▶ Work to complete
- a) In the boycott essay, rewrite everything from "Imagine my surprise" down to "of reliable sources.", substituting "lecture hall" for "seminar room".
- b) According to the boycott essay, who first defined the three parameters used to assess Middle Eastern studies?

To boycott or not to boycott?

In the fall, I delivered the keynote address at the annual conference of the Association for the Study of the Middle East and Africa (ASMEA). The topic: “The State of Middle Eastern Studies, Revisited.” In that address, I assessed the state of Middle Eastern studies according to three parameters first defined by ASMEA co-founder Bernard Lewis: standards, politicization, and funding. In all three areas, the field remains plagued by endemic problems. 

A video became available almost immediately; the address has now been published in ASMEA’s journal. It’s open access, so you can read and share it by going to this link

I can now add a footnote. In my address, I criticized (or more precisely, ridiculed) the academic boycott resolution adopted by the Middle East Studies Association (MESA) last spring. (March 22 will be the first anniversary of that resolution.) I mentioned that one of MESA’s past presidents, the University of Chicago historian Fred Donner, had consistently argued against such a resolution. Donner called it “short-sighted in the extreme” and “utterly irresponsible.” But in the end, I said, “serious scholars like Donner were shunted aside” by the “determined militants [who had] infiltrated MESA’s ranks.”

What made Donner’s stand all the more interesting is that he himself did sign a boycott letter back in 2014. There the signatories pledged “not to collaborate on projects and events involving Israeli academic institutions, not to teach at or to attend conferences and other events at such institutions, and not to publish in academic journals based in Israel.” The letter argued that Israeli academic institutions were “complicit in the occupation and oppression of Palestinians.” So Donner supported the boycott as an individual, although he thought that MESA, as an academic association, should have nothing to do with it.

Imagine my surprise when I read that Donner would be speaking today in person at Tel Aviv University, my university. His topic: “Further Reflections on Islam’s Origins.” I attended the lecture, delivered in a packed seminar room to about fifty faculty and students, Jews and Muslims. Donner made an elegant presentation, and while his core thesis is controversial, he showed the requisite humility of a historian handicapped by a paucity of reliable sources.

In my ASMEA address, I said this:

I imagine there are hundreds of people in MESA… who recoil at this sort of politicization [BDS], and think it is a travesty. But I only imagine it because they haven’t spoken up. Where are the scholars with the courage of their convictions? The majority of MESA’s members didn’t cast a vote in the BDS referendum. Do they believe that such self-imposed silence is a counterweight to the BDS vote?

Stored items:
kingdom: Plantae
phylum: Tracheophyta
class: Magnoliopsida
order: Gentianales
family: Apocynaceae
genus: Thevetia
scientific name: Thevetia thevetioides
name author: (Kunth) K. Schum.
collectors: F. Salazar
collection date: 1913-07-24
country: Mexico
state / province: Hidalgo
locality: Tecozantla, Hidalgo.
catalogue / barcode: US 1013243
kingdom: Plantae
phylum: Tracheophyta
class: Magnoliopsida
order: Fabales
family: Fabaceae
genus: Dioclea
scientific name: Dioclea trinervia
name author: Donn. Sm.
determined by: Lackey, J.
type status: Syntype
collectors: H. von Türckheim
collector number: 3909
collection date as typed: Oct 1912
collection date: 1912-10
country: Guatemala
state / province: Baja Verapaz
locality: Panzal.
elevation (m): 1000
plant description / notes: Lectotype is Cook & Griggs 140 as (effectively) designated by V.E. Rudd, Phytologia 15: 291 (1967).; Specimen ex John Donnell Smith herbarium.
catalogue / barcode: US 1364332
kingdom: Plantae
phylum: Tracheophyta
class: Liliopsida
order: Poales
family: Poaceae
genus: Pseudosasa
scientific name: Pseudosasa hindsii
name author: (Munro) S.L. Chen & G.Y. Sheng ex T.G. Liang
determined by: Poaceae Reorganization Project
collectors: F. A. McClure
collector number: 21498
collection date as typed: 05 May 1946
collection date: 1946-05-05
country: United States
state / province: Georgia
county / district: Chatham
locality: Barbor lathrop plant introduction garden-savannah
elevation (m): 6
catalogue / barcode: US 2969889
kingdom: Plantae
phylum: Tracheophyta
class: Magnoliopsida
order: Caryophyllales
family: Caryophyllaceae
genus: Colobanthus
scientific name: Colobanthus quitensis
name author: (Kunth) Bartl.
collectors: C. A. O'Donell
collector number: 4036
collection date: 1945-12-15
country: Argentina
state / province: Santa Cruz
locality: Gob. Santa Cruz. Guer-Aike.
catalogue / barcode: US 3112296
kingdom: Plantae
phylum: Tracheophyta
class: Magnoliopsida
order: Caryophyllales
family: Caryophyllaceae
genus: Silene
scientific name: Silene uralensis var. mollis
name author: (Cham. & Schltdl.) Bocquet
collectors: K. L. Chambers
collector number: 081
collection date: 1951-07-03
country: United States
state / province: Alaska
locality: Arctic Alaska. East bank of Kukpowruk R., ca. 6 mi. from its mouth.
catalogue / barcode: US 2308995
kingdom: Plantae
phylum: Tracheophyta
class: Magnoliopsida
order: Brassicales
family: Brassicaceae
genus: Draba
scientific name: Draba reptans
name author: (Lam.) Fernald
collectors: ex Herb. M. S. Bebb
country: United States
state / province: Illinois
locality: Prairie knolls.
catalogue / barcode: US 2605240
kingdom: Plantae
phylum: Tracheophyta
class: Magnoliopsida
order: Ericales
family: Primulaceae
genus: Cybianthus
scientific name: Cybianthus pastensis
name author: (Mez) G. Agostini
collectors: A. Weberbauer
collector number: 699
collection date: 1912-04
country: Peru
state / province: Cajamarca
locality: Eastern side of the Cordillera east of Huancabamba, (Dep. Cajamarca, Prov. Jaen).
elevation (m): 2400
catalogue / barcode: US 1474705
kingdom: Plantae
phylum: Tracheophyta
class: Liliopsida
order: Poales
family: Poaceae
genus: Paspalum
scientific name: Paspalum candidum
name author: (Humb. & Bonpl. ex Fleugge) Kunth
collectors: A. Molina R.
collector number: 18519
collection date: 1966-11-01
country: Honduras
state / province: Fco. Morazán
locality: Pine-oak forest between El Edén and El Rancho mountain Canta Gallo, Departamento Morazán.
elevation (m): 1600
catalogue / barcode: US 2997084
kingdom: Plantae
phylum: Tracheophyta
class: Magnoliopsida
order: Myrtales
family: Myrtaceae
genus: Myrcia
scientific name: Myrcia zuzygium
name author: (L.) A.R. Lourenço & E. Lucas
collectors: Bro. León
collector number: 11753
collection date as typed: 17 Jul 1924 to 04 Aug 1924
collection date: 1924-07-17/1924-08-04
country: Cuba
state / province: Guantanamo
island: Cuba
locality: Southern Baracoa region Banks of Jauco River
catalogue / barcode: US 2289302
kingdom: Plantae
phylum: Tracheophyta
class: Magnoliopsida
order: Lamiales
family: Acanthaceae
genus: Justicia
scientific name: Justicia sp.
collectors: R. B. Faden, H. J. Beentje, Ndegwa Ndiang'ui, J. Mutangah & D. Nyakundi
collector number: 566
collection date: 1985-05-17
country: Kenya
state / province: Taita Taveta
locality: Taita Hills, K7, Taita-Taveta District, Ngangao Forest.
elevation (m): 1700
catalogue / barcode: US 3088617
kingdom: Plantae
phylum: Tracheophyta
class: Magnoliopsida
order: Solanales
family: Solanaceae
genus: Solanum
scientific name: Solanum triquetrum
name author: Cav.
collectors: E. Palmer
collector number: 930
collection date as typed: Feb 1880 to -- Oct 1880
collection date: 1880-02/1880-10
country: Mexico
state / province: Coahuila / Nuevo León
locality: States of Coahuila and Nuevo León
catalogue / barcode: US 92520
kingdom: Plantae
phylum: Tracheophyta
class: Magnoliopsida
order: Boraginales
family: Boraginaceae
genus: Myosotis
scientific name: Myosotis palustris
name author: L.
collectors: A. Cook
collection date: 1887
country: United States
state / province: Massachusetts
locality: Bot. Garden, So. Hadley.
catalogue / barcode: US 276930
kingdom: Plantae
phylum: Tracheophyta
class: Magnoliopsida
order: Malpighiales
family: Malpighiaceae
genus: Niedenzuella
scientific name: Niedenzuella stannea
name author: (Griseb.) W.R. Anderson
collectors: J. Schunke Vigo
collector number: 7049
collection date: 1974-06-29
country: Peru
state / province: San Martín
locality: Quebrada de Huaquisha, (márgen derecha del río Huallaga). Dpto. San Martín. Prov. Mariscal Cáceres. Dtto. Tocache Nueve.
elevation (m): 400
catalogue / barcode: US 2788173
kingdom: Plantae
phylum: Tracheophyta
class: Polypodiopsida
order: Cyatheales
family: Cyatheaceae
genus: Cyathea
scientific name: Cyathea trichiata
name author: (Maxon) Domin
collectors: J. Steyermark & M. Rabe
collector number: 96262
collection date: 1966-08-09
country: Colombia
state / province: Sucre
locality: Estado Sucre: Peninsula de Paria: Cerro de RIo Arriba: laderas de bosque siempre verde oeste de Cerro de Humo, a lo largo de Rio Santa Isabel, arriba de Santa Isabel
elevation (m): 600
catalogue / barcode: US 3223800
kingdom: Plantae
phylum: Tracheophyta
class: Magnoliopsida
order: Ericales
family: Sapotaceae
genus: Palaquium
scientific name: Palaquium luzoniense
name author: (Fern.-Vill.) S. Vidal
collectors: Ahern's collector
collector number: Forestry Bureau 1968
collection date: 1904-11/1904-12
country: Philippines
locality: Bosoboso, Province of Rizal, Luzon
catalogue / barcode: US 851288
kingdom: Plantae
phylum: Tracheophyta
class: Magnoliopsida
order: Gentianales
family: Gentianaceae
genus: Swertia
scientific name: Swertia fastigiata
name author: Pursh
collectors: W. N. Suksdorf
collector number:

▶ Expected answers
- a)
Imagine my surprise when I read that Donner would be speaking today in person at Tel Aviv University, my university. His topic: “Further Reflections on Islam’s Origins.” I attended the lecture, delivered in a packed lecture hall to about fifty faculty and students, Jews and Muslims. Donner made an elegant presentation, and while his core thesis is controversial, he showed the requisite humility of a historian handicapped by a paucity of reliable sources.

- b) ASMEA co-founder Bernard Lewis.